Day 1: After we flew in on Sunday, we did a shore dive.  My ears were a little cranky from the flight, so I only did a short shallow dive.  Dear Husband, however, stayed down longer and got some good pictures:

Some lovely coral

 

Here, fishy fishy
I see the light!

I, on the other hand, decided to go back to shore early and got swept into a kelp ball on the way to the shore exit.  This alone was not a problem, just an inconvenience.  Alarmingly, though, there was a dead lion fish in there.

This is a non-dead lion fish, but he's very similar to the one I encountered.

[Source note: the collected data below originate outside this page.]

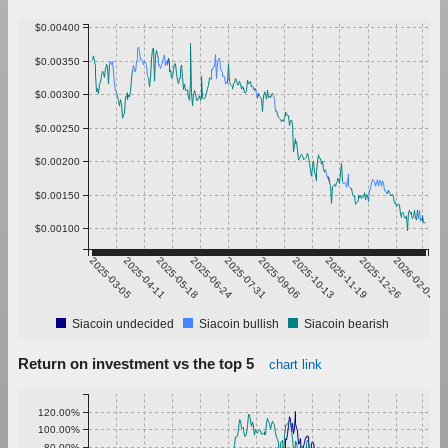
$0.00400
$0.00350
$0.00300
$0.00250
$0.00200
$0.00150
$0.00100
2025-03-05
2025-04-11
2025-05-18
2025-06-24
2025-07-31
2025-09-06
2025-10-13
2025-11-19
2025-12-26
2026-02-01
Siacoin undecided
Siacoin bullish
Siacoin bearish
Return on investment vs the top 5
chart link
120.00%
100.00%
80.00%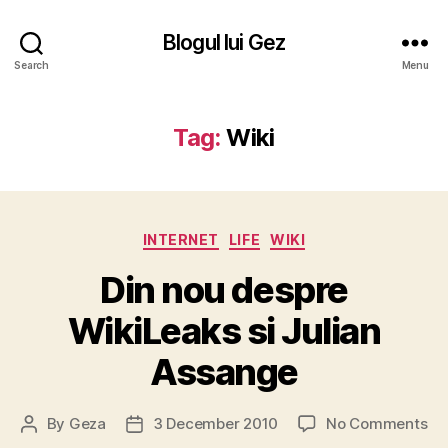
Blogul lui Gez
Search
Menu
Tag:
Wiki
Categories
INTERNET
LIFE
WIKI
Din nou despre
WikiLeaks si Julian
Assange
on
By
Geza
3 December 2010
No Comments
Post
Post
Di
author
date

Lion fish in the Atlantic are a BAD THING. They are pretty, but on our side of the world, they are invasive and are killing off the indigenous fish along the Atlantic reefs. While it was good that this fish was already dead, it was still bad because their corpses apparently remain a bit venomous.  After the 5 seconds/eternity of screaming into my snorkel and panic ended, I flailed until I got out of the kelp ball. Luckily, I only got a glancing hit, so I didn’t have any pain.  The right side of my face was just numb for about 20 minutes.

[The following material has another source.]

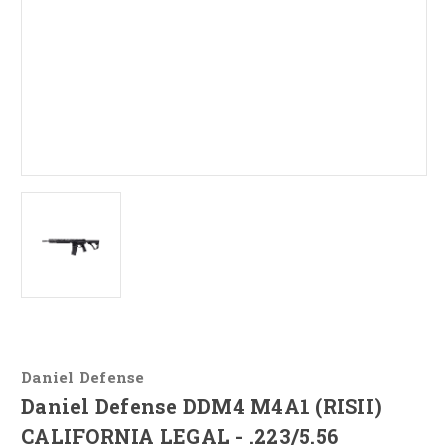
Daniel Defense
Daniel Defense DDM4 M4A1 (RISII)
CALIFORNIA LEGAL - .223/5.56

Day 2: Cozumel usually has delightfully calm weather in winter, but it was a little windy while we were there.  The harbormaster kept the harbor closed both days we were supposed to do boat dives because of the wind.  As good little Okies, we scoffed at such a thought.  It was barely windy at all!  In May, this would be a calm day!  But alas, no boats went out.  So on Monday, we went and saw the Mayan ruins:

So many roots...
An arch of typical Mayan construction

 

Deep in thought

After that, we had lunch at a lovely seaside restaurant.  Apparently, Dear Husband only felt that one thing from lunch was worth a photo:

 

Seriously.

Then we were off to the beach:

 

A lovely beach flower
At high tide the surf comes up through the holes in the rocks
Splash goes the wave

Day 3: Sadly, it was still too windy for us to go out for a boat dive, so we did a shore dive instead.  After Dear Husband and I got sent to the wrong beach (oy!), we met up with our dive instructor and another diver.  Unfortunately, our instructor broke her arm when she slipped on a rock during her dive entry!  After getting her off to the hospital, we snorkeled and then dove Paradise Reef with a local divemaster.  While our instructor’s injury sucked mightily, the dive was awesome!

 

Fish and divers
Someone's a little crabby...
Cow Fish! (See the horns above his eyes?)
Scuba Emilie Scubas
Dear Husband and I

On the dive, I actually made it down to 38 feet–the deepest I’ve been yet.  My ears aren’t too keen on equalizing, but I’m going to get them to cooperate eventually.  And those are some great pictures, right?  Dear Husband did a wonderful job.  This was only his third time out with the camera.  I can’t wait to see what pictures he takes on our next trip.

Day 4: You shouldn’t fly after diving unless there has been a minimum 12 hour interval (24 hours recommended), so no diving on the day we departed.  And of course, this was the first day the wind died down enough for boats to go out.  Argh!  Instead, we spent the morning sipping coffee and enjoying the sea view from the hotel’s open air restaurant.